# MATERIAL PROVIDED
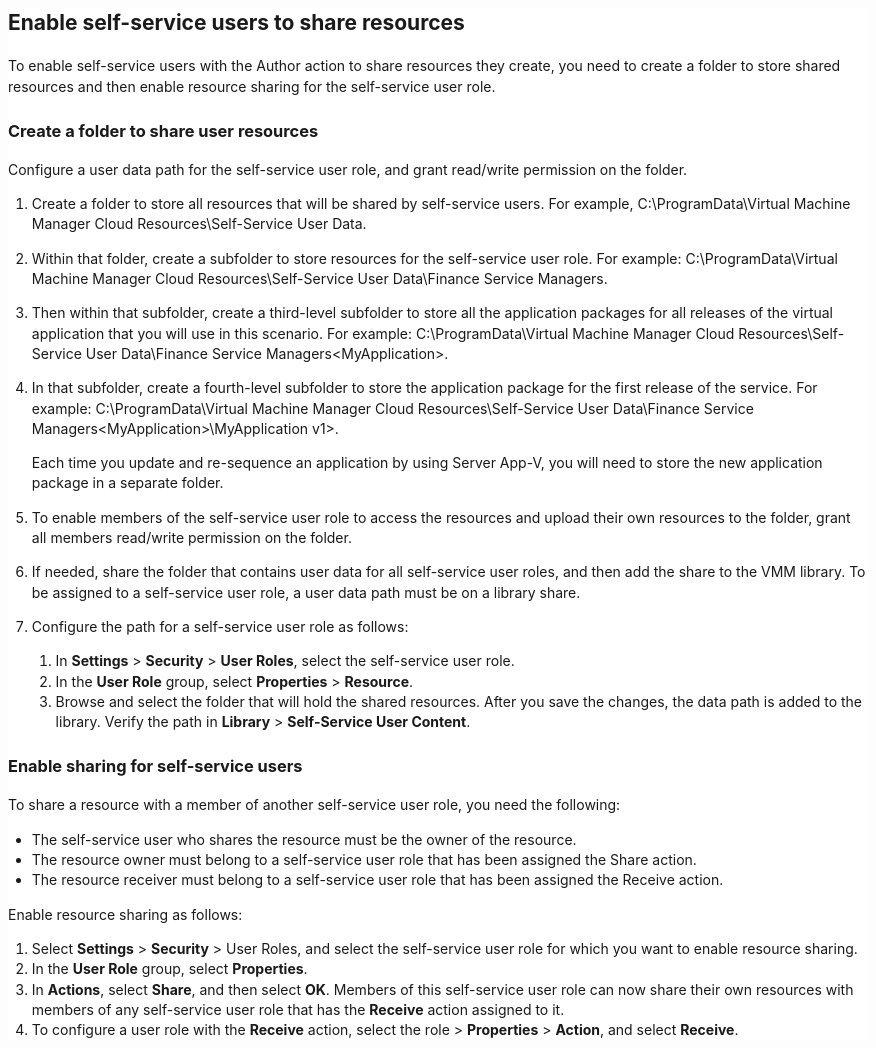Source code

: 
## Enable self-service users to share resources

To enable self-service users with the Author action to share resources they create, you need to create a folder to store shared resources and then enable resource sharing for the self-service user role.


### Create a folder to share user resources

Configure a user data path for the self-service user role, and grant read/write permission on the folder.

1. Create a folder to store all resources that will be shared by self-service users. For example, C:\ProgramData\Virtual Machine Manager Cloud Resources\Self-Service User Data.
2. Within that folder, create a subfolder to store resources for the self-service user role. For example: C:\ProgramData\Virtual Machine Manager Cloud Resources\Self-Service User Data\Finance Service Managers.
3. Then within that subfolder, create a third-level subfolder to store all the application packages for all releases of the virtual application that you will use in this scenario. For example: C:\ProgramData\Virtual Machine Manager Cloud Resources\Self-Service User Data\Finance Service Managers\<MyApplication>.
4. In that subfolder, create a fourth-level subfolder to store the application package for the first release of the service. For example: C:\ProgramData\Virtual Machine Manager Cloud Resources\Self-Service User Data\Finance Service Managers\<MyApplication>\MyApplication v1>.

    Each time you update and re-sequence an application by using Server App-V, you will need to store the new application package in a separate folder.

5. To enable members of the self-service user role to access the resources and upload their own resources to the folder, grant all members read/write permission on the folder.
6. If needed, share the folder that contains user data for all self-service user roles, and then add the share to the VMM library. To be assigned to a self-service user role, a user data path must be on a library share.
7. Configure the path for a self-service user role as follows:

    1. In **Settings** > **Security** > **User Roles**, select the self-service user role.
    2. In the **User Role** group, select **Properties** > **Resource**.
    3. Browse and select the folder that will hold the shared resources. After you save the changes, the data path is added to the library. Verify the path in **Library** > **Self-Service User Content**.

### Enable sharing for self-service users

To share a resource with a member of another self-service user role, you need the following:

- The self-service user who shares the resource must be the owner of the resource.
- The resource owner must belong to a self-service user role that has been assigned the Share action.
- The resource receiver must belong to a self-service user role that has been assigned the Receive action.

Enable resource sharing as follows:

1. Select **Settings** > **Security** > User Roles, and select the self-service user role for which you want to enable resource sharing.
2. In the **User Role** group, select **Properties**.
3. In **Actions**, select **Share**, and then select **OK**. Members of this self-service user role can now share their own resources with members of any self-service user role that has the **Receive** action assigned to it.
3. To configure a user role with the **Receive** action, select the role > **Properties** >  **Action**, and select **Receive**.
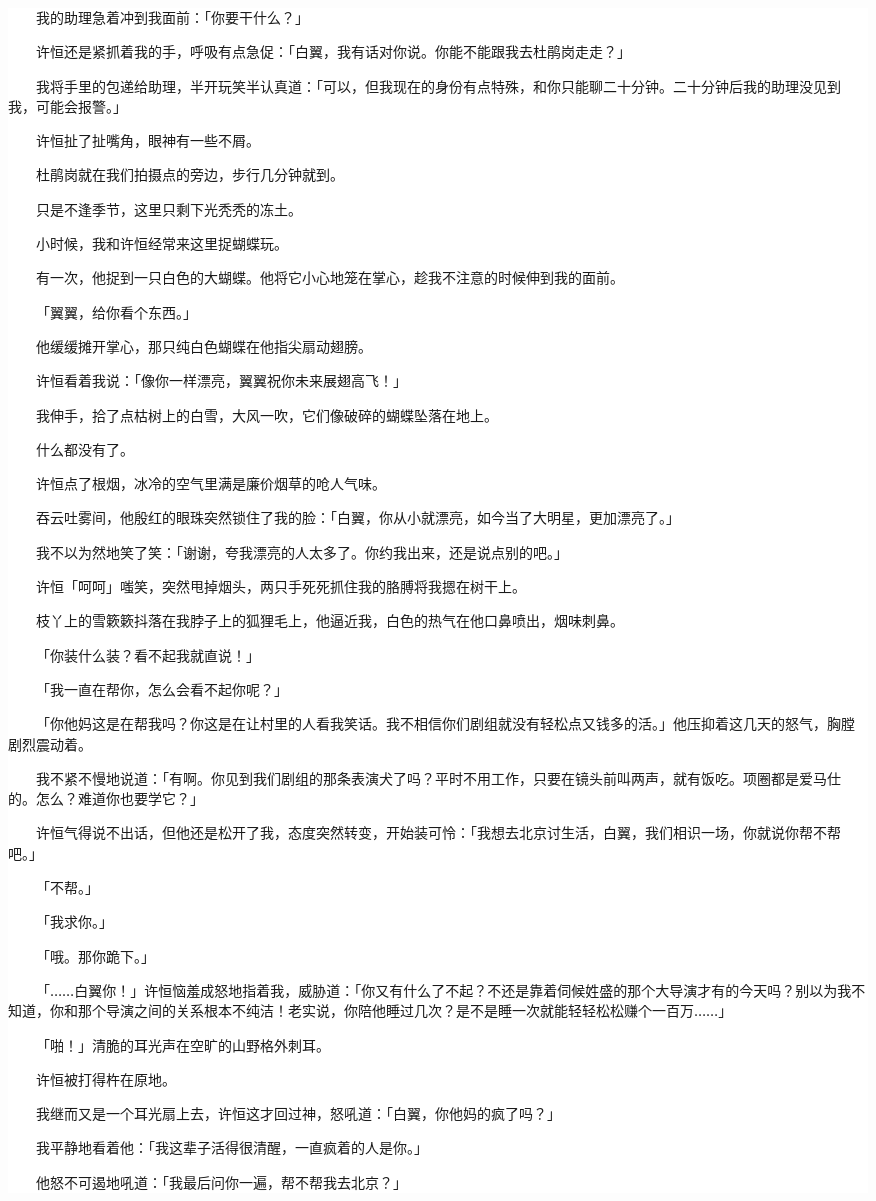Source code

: &emsp;&emsp;我的助理急着冲到我面前：「你要干什么？」  
  
&emsp;&emsp;许恒还是紧抓着我的手，呼吸有点急促：「白翼，我有话对你说。你能不能跟我去杜鹃岗走走？」  
  
&emsp;&emsp;我将手里的包递给助理，半开玩笑半认真道：「可以，但我现在的身份有点特殊，和你只能聊二十分钟。二十分钟后我的助理没见到我，可能会报警。」  
  
&emsp;&emsp;许恒扯了扯嘴角，眼神有一些不屑。  
  
&emsp;&emsp;杜鹃岗就在我们拍摄点的旁边，步行几分钟就到。  
  
&emsp;&emsp;只是不逢季节，这里只剩下光秃秃的冻土。  
  
&emsp;&emsp;小时候，我和许恒经常来这里捉蝴蝶玩。  
  
&emsp;&emsp;有一次，他捉到一只白色的大蝴蝶。他将它小心地笼在掌心，趁我不注意的时候伸到我的面前。  
  
&emsp;&emsp;「翼翼，给你看个东西。」  
  
&emsp;&emsp;他缓缓摊开掌心，那只纯白色蝴蝶在他指尖扇动翅膀。  
  
&emsp;&emsp;许恒看着我说：「像你一样漂亮，翼翼祝你未来展翅高飞！」  
  
&emsp;&emsp;我伸手，拾了点枯树上的白雪，大风一吹，它们像破碎的蝴蝶坠落在地上。  
  
&emsp;&emsp;什么都没有了。  
  
&emsp;&emsp;许恒点了根烟，冰冷的空气里满是廉价烟草的呛人气味。  
  
&emsp;&emsp;吞云吐雾间，他殷红的眼珠突然锁住了我的脸：「白翼，你从小就漂亮，如今当了大明星，更加漂亮了。」  
  
&emsp;&emsp;我不以为然地笑了笑：「谢谢，夸我漂亮的人太多了。你约我出来，还是说点别的吧。」  
  
&emsp;&emsp;许恒「呵呵」嗤笑，突然甩掉烟头，两只手死死抓住我的胳膊将我摁在树干上。  
  
&emsp;&emsp;枝丫上的雪簌簌抖落在我脖子上的狐狸毛上，他逼近我，白色的热气在他口鼻喷出，烟味刺鼻。  
  
&emsp;&emsp;「你装什么装？看不起我就直说！」  
  
&emsp;&emsp;「我一直在帮你，怎么会看不起你呢？」  
  
&emsp;&emsp;「你他妈这是在帮我吗？你这是在让村里的人看我笑话。我不相信你们剧组就没有轻松点又钱多的活。」他压抑着这几天的怒气，胸膛剧烈震动着。  
  
&emsp;&emsp;我不紧不慢地说道：「有啊。你见到我们剧组的那条表演犬了吗？平时不用工作，只要在镜头前叫两声，就有饭吃。项圈都是爱马仕的。怎么？难道你也要学它？」  
  
&emsp;&emsp;许恒气得说不出话，但他还是松开了我，态度突然转变，开始装可怜：「我想去北京讨生活，白翼，我们相识一场，你就说你帮不帮吧。」  
  
&emsp;&emsp;「不帮。」  
  
&emsp;&emsp;「我求你。」  
  
&emsp;&emsp;「哦。那你跪下。」  
  
&emsp;&emsp;「……白翼你！」许恒恼羞成怒地指着我，威胁道：「你又有什么了不起？不还是靠着伺候姓盛的那个大导演才有的今天吗？别以为我不知道，你和那个导演之间的关系根本不纯洁！老实说，你陪他睡过几次？是不是睡一次就能轻轻松松赚个一百万……」  
  
&emsp;&emsp;「啪！」清脆的耳光声在空旷的山野格外刺耳。  
  
&emsp;&emsp;许恒被打得杵在原地。  
  
&emsp;&emsp;我继而又是一个耳光扇上去，许恒这才回过神，怒吼道：「白翼，你他妈的疯了吗？」  
  
&emsp;&emsp;我平静地看着他：「我这辈子活得很清醒，一直疯着的人是你。」  
  
&emsp;&emsp;他怒不可遏地吼道：「我最后问你一遍，帮不帮我去北京？」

# WRITTEN TASK
Word for word, output the whole listing, but not its pictures.

# EXERCISE ANSWER
Source code

: 
## Enable self-service users to share resources

To enable self-service users with the Author action to share resources they create, you need to create a folder to store shared resources and then enable resource sharing for the self-service user role.


### Create a folder to share user resources

Configure a user data path for the self-service user role, and grant read/write permission on the folder.

1. Create a folder to store all resources that will be shared by self-service users. For example, C:\ProgramData\Virtual Machine Manager Cloud Resources\Self-Service User Data.
2. Within that folder, create a subfolder to store resources for the self-service user role. For example: C:\ProgramData\Virtual Machine Manager Cloud Resources\Self-Service User Data\Finance Service Managers.
3. Then within that subfolder, create a third-level subfolder to store all the application packages for all releases of the virtual application that you will use in this scenario. For example: C:\ProgramData\Virtual Machine Manager Cloud Resources\Self-Service User Data\Finance Service Managers\<MyApplication>.
4. In that subfolder, create a fourth-level subfolder to store the application package for the first release of the service. For example: C:\ProgramData\Virtual Machine Manager Cloud Resources\Self-Service User Data\Finance Service Managers\<MyApplication>\MyApplication v1>.

    Each time you update and re-sequence an application by using Server App-V, you will need to store the new application package in a separate folder.

5. To enable members of the self-service user role to access the resources and upload their own resources to the folder, grant all members read/write permission on the folder.
6. If needed, share the folder that contains user data for all self-service user roles, and then add the share to the VMM library. To be assigned to a self-service user role, a user data path must be on a library share.
7. Configure the path for a self-service user role as follows:

    1. In **Settings** > **Security** > **User Roles**, select the self-service user role.
    2. In the **User Role** group, select **Properties** > **Resource**.
    3. Browse and select the folder that will hold the shared resources. After you save the changes, the data path is added to the library. Verify the path in **Library** > **Self-Service User Content**.

### Enable sharing for self-service users

To share a resource with a member of another self-service user role, you need the following:

- The self-service user who shares the resource must be the owner of the resource.
- The resource owner must belong to a self-service user role that has been assigned the Share action.
- The resource receiver must belong to a self-service user role that has been assigned the Receive action.

Enable resource sharing as follows:

1. Select **Settings** > **Security** > User Roles, and select the self-service user role for which you want to enable resource sharing.
2. In the **User Role** group, select **Properties**.
3. In **Actions**, select **Share**, and then select **OK**. Members of this self-service user role can now share their own resources with members of any self-service user role that has the **Receive** action assigned to it.
3. To configure a user role with the **Receive** action, select the role > **Properties** >  **Action**, and select **Receive**.
Source code

: &emsp;&emsp;我的助理急着冲到我面前：「你要干什么？」  
  
&emsp;&emsp;许恒还是紧抓着我的手，呼吸有点急促：「白翼，我有话对你说。你能不能跟我去杜鹃岗走走？」  
  
&emsp;&emsp;我将手里的包递给助理，半开玩笑半认真道：「可以，但我现在的身份有点特殊，和你只能聊二十分钟。二十分钟后我的助理没见到我，可能会报警。」  
  
&emsp;&emsp;许恒扯了扯嘴角，眼神有一些不屑。  
  
&emsp;&emsp;杜鹃岗就在我们拍摄点的旁边，步行几分钟就到。  
  
&emsp;&emsp;只是不逢季节，这里只剩下光秃秃的冻土。  
  
&emsp;&emsp;小时候，我和许恒经常来这里捉蝴蝶玩。  
  
&emsp;&emsp;有一次，他捉到一只白色的大蝴蝶。他将它小心地笼在掌心，趁我不注意的时候伸到我的面前。  
  
&emsp;&emsp;「翼翼，给你看个东西。」  
  
&emsp;&emsp;他缓缓摊开掌心，那只纯白色蝴蝶在他指尖扇动翅膀。  
  
&emsp;&emsp;许恒看着我说：「像你一样漂亮，翼翼祝你未来展翅高飞！」  
  
&emsp;&emsp;我伸手，拾了点枯树上的白雪，大风一吹，它们像破碎的蝴蝶坠落在地上。  
  
&emsp;&emsp;什么都没有了。  
  
&emsp;&emsp;许恒点了根烟，冰冷的空气里满是廉价烟草的呛人气味。  
  
&emsp;&emsp;吞云吐雾间，他殷红的眼珠突然锁住了我的脸：「白翼，你从小就漂亮，如今当了大明星，更加漂亮了。」  
  
&emsp;&emsp;我不以为然地笑了笑：「谢谢，夸我漂亮的人太多了。你约我出来，还是说点别的吧。」  
  
&emsp;&emsp;许恒「呵呵」嗤笑，突然甩掉烟头，两只手死死抓住我的胳膊将我摁在树干上。  
  
&emsp;&emsp;枝丫上的雪簌簌抖落在我脖子上的狐狸毛上，他逼近我，白色的热气在他口鼻喷出，烟味刺鼻。  
  
&emsp;&emsp;「你装什么装？看不起我就直说！」  
  
&emsp;&emsp;「我一直在帮你，怎么会看不起你呢？」  
  
&emsp;&emsp;「你他妈这是在帮我吗？你这是在让村里的人看我笑话。我不相信你们剧组就没有轻松点又钱多的活。」他压抑着这几天的怒气，胸膛剧烈震动着。  
  
&emsp;&emsp;我不紧不慢地说道：「有啊。你见到我们剧组的那条表演犬了吗？平时不用工作，只要在镜头前叫两声，就有饭吃。项圈都是爱马仕的。怎么？难道你也要学它？」  
  
&emsp;&emsp;许恒气得说不出话，但他还是松开了我，态度突然转变，开始装可怜：「我想去北京讨生活，白翼，我们相识一场，你就说你帮不帮吧。」  
  
&emsp;&emsp;「不帮。」  
  
&emsp;&emsp;「我求你。」  
  
&emsp;&emsp;「哦。那你跪下。」  
  
&emsp;&emsp;「……白翼你！」许恒恼羞成怒地指着我，威胁道：「你又有什么了不起？不还是靠着伺候姓盛的那个大导演才有的今天吗？别以为我不知道，你和那个导演之间的关系根本不纯洁！老实说，你陪他睡过几次？是不是睡一次就能轻轻松松赚个一百万……」  
  
&emsp;&emsp;「啪！」清脆的耳光声在空旷的山野格外刺耳。  
  
&emsp;&emsp;许恒被打得杵在原地。  
  
&emsp;&emsp;我继而又是一个耳光扇上去，许恒这才回过神，怒吼道：「白翼，你他妈的疯了吗？」  
  
&emsp;&emsp;我平静地看着他：「我这辈子活得很清醒，一直疯着的人是你。」  
  
&emsp;&emsp;他怒不可遏地吼道：「我最后问你一遍，帮不帮我去北京？」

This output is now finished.